Patulski also explained how he built his team out from a team of generalists to one of specialists. As a smaller team, one person could handle multiple roles as a generalist. But once the team started to grow and consumer demand increased, Patulski transitioned to hiring specialists to own one task at a greater volume.
Reflecting on the pandemic, Fairweather said he learned that in order to continue growing his team, he actually had to slow down and be more thoughtful about their organizational processes. He said the team had to stop and think about how to make things better, and ultimately ended up doubling down on their support roles.
“We really got to mold the perfect company because we had more time,” Fairweather said. “Slowing down helped us grow faster.”
The pandemic “forced change,” on Patulski’s team. Although the core members of his team had always worked remotely because they were based in different offices across different states, when his remaining team members had to shift to remote work, Patulski said he realized the team was a bit disjointed, without “a cohesive culture.”
Once everyone fully transitioned into working remotely, however, it ended up unifying the team for the better. It was “one of the best things that could have happened,” Patulski said.
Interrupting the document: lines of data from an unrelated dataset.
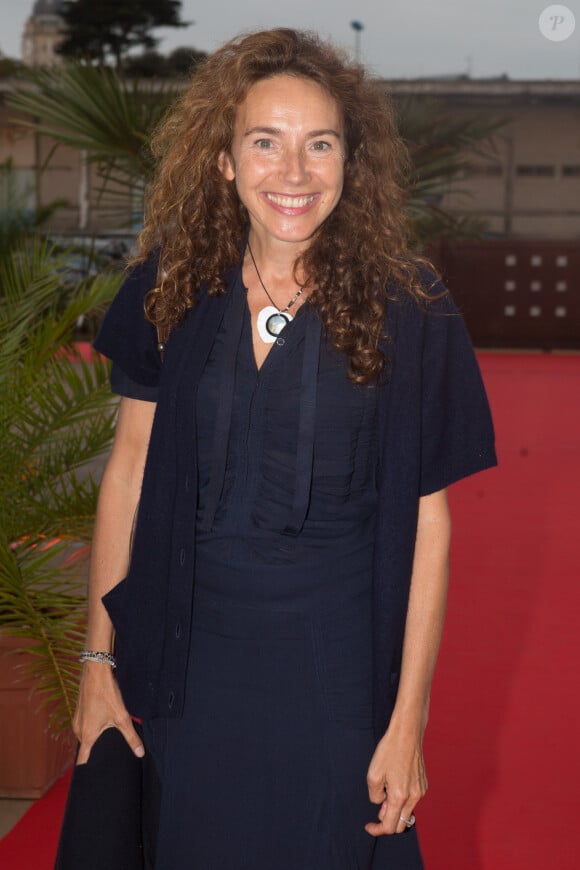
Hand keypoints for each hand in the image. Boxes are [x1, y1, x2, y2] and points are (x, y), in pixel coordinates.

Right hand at [73, 661, 143, 764]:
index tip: (93, 779)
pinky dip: (94, 727)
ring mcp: (78, 720)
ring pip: (86, 735)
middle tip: (110, 756)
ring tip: (108, 738)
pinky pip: (86, 725)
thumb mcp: (122, 717)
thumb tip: (140, 753)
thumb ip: (131, 737)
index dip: (88, 770)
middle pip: (87, 747)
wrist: (96, 672)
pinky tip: (104, 722)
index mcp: (86, 735)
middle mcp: (78, 730)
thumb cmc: (107, 694)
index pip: (83, 760)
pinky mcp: (80, 711)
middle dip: (97, 751)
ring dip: (96, 736)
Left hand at [364, 721, 426, 836]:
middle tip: (378, 804)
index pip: (390, 826)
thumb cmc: (388, 751)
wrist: (407, 734)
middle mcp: (413, 797)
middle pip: (400, 824)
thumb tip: (381, 804)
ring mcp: (420, 791)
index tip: (368, 826)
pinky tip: (395, 783)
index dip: (377, 830)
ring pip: (407, 812)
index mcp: (400, 796)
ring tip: (385, 789)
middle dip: (387, 821)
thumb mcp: (373, 774)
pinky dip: (402, 800)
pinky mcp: (423, 784)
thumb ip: (375, 796)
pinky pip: (412, 801)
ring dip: (395, 809)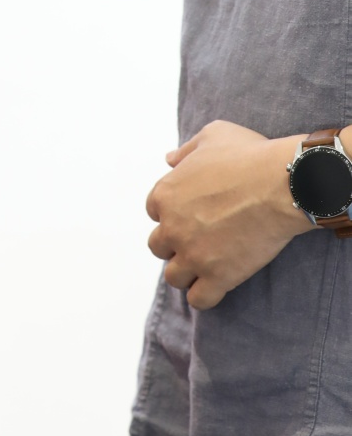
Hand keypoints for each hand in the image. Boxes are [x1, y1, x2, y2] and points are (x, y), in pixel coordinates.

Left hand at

Patulski and Fairweather imparted a few words of advice, in closing, to those aspiring team leaders in the audience who might feel like they’re falling behind in their efforts.
“If you’re doing everything you can and you’re feeling stuck, you’re missing a relationship,” Patulski said. “Go think about who you could bring in to be able to help you.”
“Start one step at a time,” Fairweather added. “And it’s never going to be the right time … You start with one person, then it’s two, then you get to 100 or 1,000 or whatever it is. Find that one person you need, and then go from there.”